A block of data
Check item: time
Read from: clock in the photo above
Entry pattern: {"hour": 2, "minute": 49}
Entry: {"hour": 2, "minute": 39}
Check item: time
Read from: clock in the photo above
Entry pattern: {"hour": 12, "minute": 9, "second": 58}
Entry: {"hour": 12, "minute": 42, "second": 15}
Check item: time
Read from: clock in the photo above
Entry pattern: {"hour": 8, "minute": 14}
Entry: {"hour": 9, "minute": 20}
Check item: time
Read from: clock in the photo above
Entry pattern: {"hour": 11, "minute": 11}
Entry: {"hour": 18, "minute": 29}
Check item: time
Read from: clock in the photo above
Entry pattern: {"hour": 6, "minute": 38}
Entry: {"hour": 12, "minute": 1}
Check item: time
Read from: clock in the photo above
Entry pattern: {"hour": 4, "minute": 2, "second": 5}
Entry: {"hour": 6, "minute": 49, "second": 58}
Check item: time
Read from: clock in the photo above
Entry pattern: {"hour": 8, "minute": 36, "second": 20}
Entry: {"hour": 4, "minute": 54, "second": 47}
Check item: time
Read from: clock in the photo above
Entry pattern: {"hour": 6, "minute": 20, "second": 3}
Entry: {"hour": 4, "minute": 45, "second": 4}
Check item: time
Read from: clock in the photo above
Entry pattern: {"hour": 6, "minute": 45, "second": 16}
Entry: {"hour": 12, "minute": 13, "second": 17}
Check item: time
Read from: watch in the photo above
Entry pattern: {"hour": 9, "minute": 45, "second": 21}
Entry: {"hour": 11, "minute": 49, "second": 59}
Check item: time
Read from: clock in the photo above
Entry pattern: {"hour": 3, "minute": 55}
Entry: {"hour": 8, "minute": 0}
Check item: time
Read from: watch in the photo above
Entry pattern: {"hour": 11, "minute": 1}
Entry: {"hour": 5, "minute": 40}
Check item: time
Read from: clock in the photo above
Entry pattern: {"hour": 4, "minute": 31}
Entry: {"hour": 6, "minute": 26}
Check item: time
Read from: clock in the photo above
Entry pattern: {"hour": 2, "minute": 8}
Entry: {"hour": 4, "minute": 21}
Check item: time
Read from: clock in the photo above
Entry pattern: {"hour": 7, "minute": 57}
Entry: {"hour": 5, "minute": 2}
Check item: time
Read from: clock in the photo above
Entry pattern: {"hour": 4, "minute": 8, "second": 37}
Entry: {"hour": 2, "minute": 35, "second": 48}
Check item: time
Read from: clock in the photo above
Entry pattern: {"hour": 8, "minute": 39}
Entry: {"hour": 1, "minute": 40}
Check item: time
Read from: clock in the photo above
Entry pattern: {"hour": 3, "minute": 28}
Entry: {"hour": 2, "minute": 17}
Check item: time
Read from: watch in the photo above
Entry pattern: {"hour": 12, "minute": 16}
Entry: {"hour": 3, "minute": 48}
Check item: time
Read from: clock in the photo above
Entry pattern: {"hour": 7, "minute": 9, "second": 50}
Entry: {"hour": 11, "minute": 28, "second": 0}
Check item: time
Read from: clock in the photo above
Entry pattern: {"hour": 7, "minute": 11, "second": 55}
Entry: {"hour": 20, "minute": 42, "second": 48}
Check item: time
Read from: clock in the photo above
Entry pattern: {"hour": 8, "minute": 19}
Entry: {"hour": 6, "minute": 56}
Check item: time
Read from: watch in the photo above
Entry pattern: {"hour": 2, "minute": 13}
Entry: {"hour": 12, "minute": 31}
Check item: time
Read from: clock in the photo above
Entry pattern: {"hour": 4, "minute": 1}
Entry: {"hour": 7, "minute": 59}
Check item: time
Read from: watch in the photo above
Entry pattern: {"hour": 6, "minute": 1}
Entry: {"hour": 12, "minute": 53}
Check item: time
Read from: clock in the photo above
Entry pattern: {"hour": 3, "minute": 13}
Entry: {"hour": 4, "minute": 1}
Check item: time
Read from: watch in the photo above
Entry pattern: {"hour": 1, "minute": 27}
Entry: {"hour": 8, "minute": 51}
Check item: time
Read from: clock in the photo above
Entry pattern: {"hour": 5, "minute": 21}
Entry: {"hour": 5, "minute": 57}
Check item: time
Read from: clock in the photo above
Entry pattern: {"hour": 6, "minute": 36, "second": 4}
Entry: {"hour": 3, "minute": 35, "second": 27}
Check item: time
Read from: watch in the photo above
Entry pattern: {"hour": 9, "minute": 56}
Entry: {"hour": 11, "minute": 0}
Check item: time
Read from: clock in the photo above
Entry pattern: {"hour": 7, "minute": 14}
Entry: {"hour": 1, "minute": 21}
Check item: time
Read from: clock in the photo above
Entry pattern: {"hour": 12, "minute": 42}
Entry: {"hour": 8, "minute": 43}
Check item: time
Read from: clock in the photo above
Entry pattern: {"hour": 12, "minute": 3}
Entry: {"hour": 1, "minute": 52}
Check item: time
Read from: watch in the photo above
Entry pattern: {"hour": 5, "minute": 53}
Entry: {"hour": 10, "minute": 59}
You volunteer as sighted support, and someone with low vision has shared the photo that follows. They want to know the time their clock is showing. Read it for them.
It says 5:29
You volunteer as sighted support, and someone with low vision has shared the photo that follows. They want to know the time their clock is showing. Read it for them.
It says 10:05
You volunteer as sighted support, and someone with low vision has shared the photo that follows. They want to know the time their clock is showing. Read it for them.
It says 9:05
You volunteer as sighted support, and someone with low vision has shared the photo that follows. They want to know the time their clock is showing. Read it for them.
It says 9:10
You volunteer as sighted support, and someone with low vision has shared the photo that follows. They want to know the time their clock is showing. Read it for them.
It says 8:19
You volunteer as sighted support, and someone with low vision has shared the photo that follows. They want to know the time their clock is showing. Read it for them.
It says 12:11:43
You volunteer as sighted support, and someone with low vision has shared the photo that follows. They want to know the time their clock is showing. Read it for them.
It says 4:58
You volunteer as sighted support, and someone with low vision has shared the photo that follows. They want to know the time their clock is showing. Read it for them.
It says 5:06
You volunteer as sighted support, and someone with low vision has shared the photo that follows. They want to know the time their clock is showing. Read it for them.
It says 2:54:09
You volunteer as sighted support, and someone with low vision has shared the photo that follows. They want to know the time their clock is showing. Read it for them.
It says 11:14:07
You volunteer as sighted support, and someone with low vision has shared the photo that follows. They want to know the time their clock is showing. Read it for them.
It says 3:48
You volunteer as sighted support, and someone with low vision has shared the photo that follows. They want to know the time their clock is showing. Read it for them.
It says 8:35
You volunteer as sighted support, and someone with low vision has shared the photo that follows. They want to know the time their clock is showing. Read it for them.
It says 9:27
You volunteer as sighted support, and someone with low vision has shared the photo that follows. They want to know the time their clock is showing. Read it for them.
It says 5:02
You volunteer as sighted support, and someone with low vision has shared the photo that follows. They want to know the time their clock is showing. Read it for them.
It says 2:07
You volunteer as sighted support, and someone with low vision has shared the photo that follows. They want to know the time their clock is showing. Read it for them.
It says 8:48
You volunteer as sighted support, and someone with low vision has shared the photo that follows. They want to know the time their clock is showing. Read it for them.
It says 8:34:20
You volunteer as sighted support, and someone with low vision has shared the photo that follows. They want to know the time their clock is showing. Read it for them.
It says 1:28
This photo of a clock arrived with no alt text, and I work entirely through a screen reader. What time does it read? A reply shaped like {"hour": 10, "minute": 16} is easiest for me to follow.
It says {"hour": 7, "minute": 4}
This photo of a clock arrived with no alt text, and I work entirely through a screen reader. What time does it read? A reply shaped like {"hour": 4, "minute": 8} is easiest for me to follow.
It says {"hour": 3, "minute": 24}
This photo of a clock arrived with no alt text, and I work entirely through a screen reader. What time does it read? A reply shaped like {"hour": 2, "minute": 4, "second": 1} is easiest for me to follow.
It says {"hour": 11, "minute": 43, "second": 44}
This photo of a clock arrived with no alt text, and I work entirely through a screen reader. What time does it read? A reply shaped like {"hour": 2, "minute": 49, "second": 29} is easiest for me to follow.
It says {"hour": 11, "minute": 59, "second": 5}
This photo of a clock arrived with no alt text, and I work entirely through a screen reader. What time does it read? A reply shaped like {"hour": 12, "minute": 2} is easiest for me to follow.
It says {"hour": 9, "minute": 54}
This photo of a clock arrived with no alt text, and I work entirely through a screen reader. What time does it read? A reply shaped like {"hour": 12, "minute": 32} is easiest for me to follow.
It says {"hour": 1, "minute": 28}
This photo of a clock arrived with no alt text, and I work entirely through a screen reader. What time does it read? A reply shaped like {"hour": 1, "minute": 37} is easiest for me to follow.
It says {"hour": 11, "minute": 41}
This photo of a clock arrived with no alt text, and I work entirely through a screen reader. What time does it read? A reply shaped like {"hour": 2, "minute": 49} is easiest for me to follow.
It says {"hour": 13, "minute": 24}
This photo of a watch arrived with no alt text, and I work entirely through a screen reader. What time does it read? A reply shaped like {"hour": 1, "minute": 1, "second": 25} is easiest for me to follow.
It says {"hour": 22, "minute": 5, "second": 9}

# THE PROBLEM:
Copy out, word for word, the stretch from the line containing "This photo of a watch" through the end of the data above.

# EXERCISE RESULT:
This photo of a watch arrived with no alt text, and I work entirely through a screen reader. What time does it read? A reply shaped like {"hour": 1, "minute": 1, "second": 25} is easiest for me to follow.
It says {"hour": 22, "minute": 5, "second": 9}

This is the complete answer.